IHSG Melonjak pada Sesi Pertama dan Mengangkat Saham Emiten Konglomerat

IHSG Menembus Level 9.000 di Tengah Ramainya Transaksi
Jakarta — Indeks Harga Saham Gabungan kembali mencatat penguatan solid pada perdagangan Rabu, 14 Januari 2026. Hingga penutupan sesi pertama, IHSG melonjak 0,89% atau bertambah 79,91 poin ke level 9.028,22, sekaligus mempertahankan posisi di atas ambang psikologis 9.000 yang menjadi perhatian pelaku pasar.
Penguatan indeks berlangsung seiring meningkatnya aktivitas transaksi di Bursa Efek Indonesia. Sebanyak 445 saham bergerak naik, 219 saham melemah, dan 142 saham stagnan. Nilai transaksi mencapai Rp16,52 triliun dengan volume perdagangan 39,25 miliar saham dalam 1,96 juta kali transaksi. Kapitalisasi pasar pun meningkat hingga menyentuh Rp16.445 triliun.
Investor Mengincar Saham Komoditas dan Emiten Berkapitalisasi Besar
Minat beli investor terpantau terkonsentrasi pada saham-saham berkapitalisasi besar, khususnya emiten berbasis komoditas. Enam saham yang paling aktif diperdagangkan meliputi Bumi Resources, Aneka Tambang, GoTo Gojek Tokopedia, Merdeka Battery Materials, Archi Indonesia, dan Darma Henwa. Total nilai transaksi pada saham-saham tersebut menembus Rp11,38 triliun atau mewakili lebih dari dua pertiga total perdagangan sesi pertama.
Saham BUMI menguat 3,94% ke level 422, ANTM naik 5,41% ke 4.090, sementara GOTO menguat 5,97% ke level 71 per saham. Penguatan ini mencerminkan meningkatnya kepercayaan investor terhadap prospek sektor komoditas di tengah dinamika pasar global.

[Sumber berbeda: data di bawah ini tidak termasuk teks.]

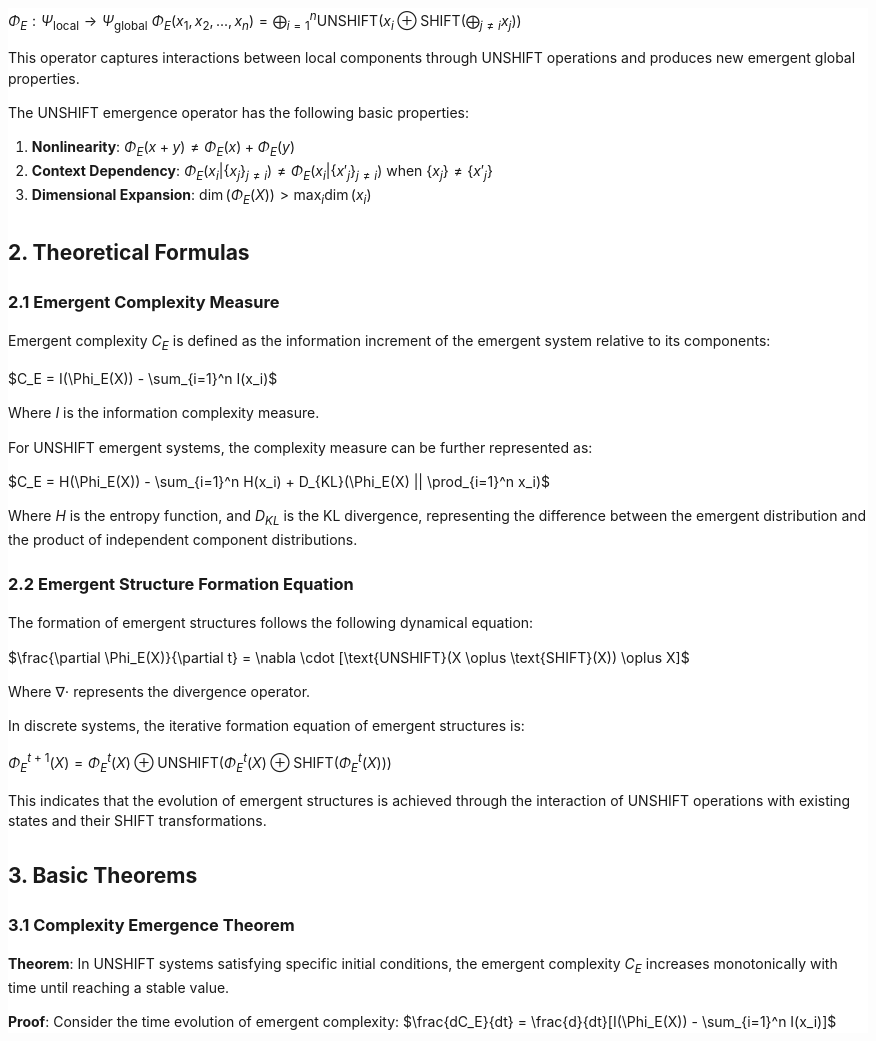 $`\Phi_E: \Psi_{\text{local}} \rightarrow \Psi_{\text{global}}`$
$`\Phi_E(x_1, x_2, ..., x_n) = \bigoplus_{i=1}^{n} \text{UNSHIFT}(x_i \oplus \text{SHIFT}(\bigoplus_{j \neq i} x_j))`$

This operator captures interactions between local components through UNSHIFT operations and produces new emergent global properties.

The UNSHIFT emergence operator has the following basic properties:

1. **Nonlinearity**: $`\Phi_E(x+y) \neq \Phi_E(x) + \Phi_E(y)`$
2. **Context Dependency**: $`\Phi_E(x_i | \{x_j\}_{j \neq i}) \neq \Phi_E(x_i | \{x'_j\}_{j \neq i})`$ when $`\{x_j\} \neq \{x'_j\}`$
3. **Dimensional Expansion**: $`\dim(\Phi_E(X)) > \max_i \dim(x_i)`$

## 2. Theoretical Formulas

### 2.1 Emergent Complexity Measure

Emergent complexity $`C_E`$ is defined as the information increment of the emergent system relative to its components:

$`C_E = I(\Phi_E(X)) - \sum_{i=1}^n I(x_i)`$

Where $`I`$ is the information complexity measure.

For UNSHIFT emergent systems, the complexity measure can be further represented as:

$`C_E = H(\Phi_E(X)) - \sum_{i=1}^n H(x_i) + D_{KL}(\Phi_E(X) || \prod_{i=1}^n x_i)`$

Where $`H`$ is the entropy function, and $`D_{KL}`$ is the KL divergence, representing the difference between the emergent distribution and the product of independent component distributions.

### 2.2 Emergent Structure Formation Equation

The formation of emergent structures follows the following dynamical equation:

$`\frac{\partial \Phi_E(X)}{\partial t} = \nabla \cdot [\text{UNSHIFT}(X \oplus \text{SHIFT}(X)) \oplus X]`$

Where $`\nabla \cdot`$ represents the divergence operator.

In discrete systems, the iterative formation equation of emergent structures is:

$`\Phi_E^{t+1}(X) = \Phi_E^t(X) \oplus \text{UNSHIFT}(\Phi_E^t(X) \oplus \text{SHIFT}(\Phi_E^t(X)))`$

This indicates that the evolution of emergent structures is achieved through the interaction of UNSHIFT operations with existing states and their SHIFT transformations.

## 3. Basic Theorems

### 3.1 Complexity Emergence Theorem

**Theorem**: In UNSHIFT systems satisfying specific initial conditions, the emergent complexity $`C_E`$ increases monotonically with time until reaching a stable value.

**Proof**:
Consider the time evolution of emergent complexity:
$`\frac{dC_E}{dt} = \frac{d}{dt}[I(\Phi_E(X)) - \sum_{i=1}^n I(x_i)]`$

Saham Konglomerat Menopang Kinerja Indeks
Selain saham komoditas, saham-saham emiten konglomerat turut menjadi penopang utama pergerakan IHSG. Emiten Grup Barito, Grup Sinar Mas, serta Grup Bakrie tampil dominan setelah sebelumnya mengalami volatilitas dalam dua hari perdagangan terakhir. Dukungan dari saham-saham tersebut membantu menjaga momentum penguatan indeks di tengah fluktuasi sektor lainnya.
Secara sektoral, mayoritas sektor perdagangan bergerak di zona hijau. Sektor infrastruktur dan konsumer non primer mencatat apresiasi terbesar, sementara sektor properti dan finansial menjadi dua sektor yang masih mengalami koreksi pada sesi pertama.
Sentimen Global dan Domestik Mengiringi Pergerakan Pasar
Dari eksternal, bursa Asia dibuka bervariasi meski indeks Nikkei 225 Jepang kembali mencetak rekor tertinggi di tengah sentimen politik pemilu. Dari dalam negeri, rencana pemerintah menyiapkan insentif transportasi untuk mudik Lebaran 2026 turut menjaga optimisme pasar terhadap prospek konsumsi dan pertumbuhan ekonomi kuartal kedua.